» **Your instructions**:
Below are records; report the number of lines among them that include the word "portfolio", and nothing further.

>>>>>

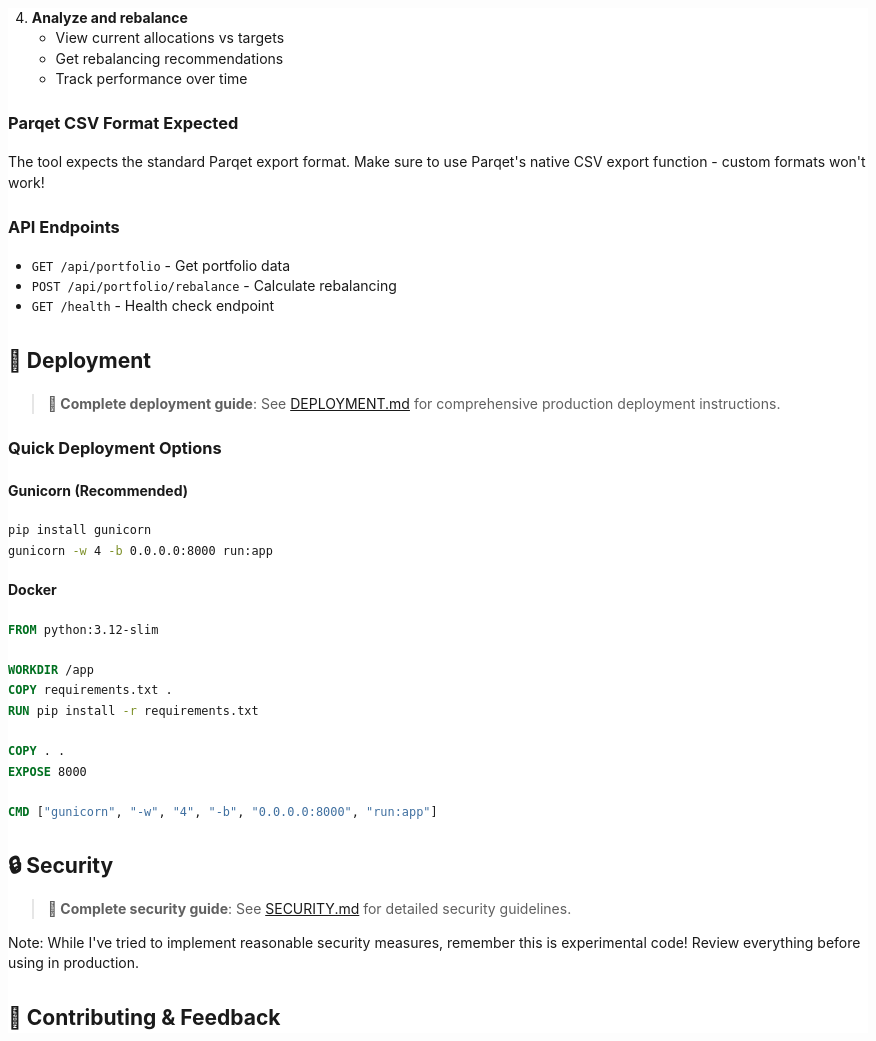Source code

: 4. **Analyze and rebalance**
   - View current allocations vs targets
   - Get rebalancing recommendations
   - Track performance over time

### Parqet CSV Format Expected

The tool expects the standard Parqet export format. Make sure to use Parqet's native CSV export function - custom formats won't work!

### API Endpoints

- `GET /api/portfolio` - Get portfolio data
- `POST /api/portfolio/rebalance` - Calculate rebalancing
- `GET /health` - Health check endpoint

## 🚀 Deployment

> **📖 Complete deployment guide**: See [DEPLOYMENT.md](DEPLOYMENT.md) for comprehensive production deployment instructions.

### Quick Deployment Options

#### Gunicorn (Recommended)
```bash
pip install gunicorn
gunicorn -w 4 -b 0.0.0.0:8000 run:app
```

#### Docker
```dockerfile
FROM python:3.12-slim

WORKDIR /app
COPY requirements.txt .
RUN pip install -r requirements.txt

COPY . .
EXPOSE 8000

CMD ["gunicorn", "-w", "4", "-b", "0.0.0.0:8000", "run:app"]
```

## 🔒 Security

> **🔐 Complete security guide**: See [SECURITY.md](SECURITY.md) for detailed security guidelines.

Note: While I've tried to implement reasonable security measures, remember this is experimental code! Review everything before using in production.

## 🤝 Contributing & Feedback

<<<<<

» **Solution for this exercise**:
2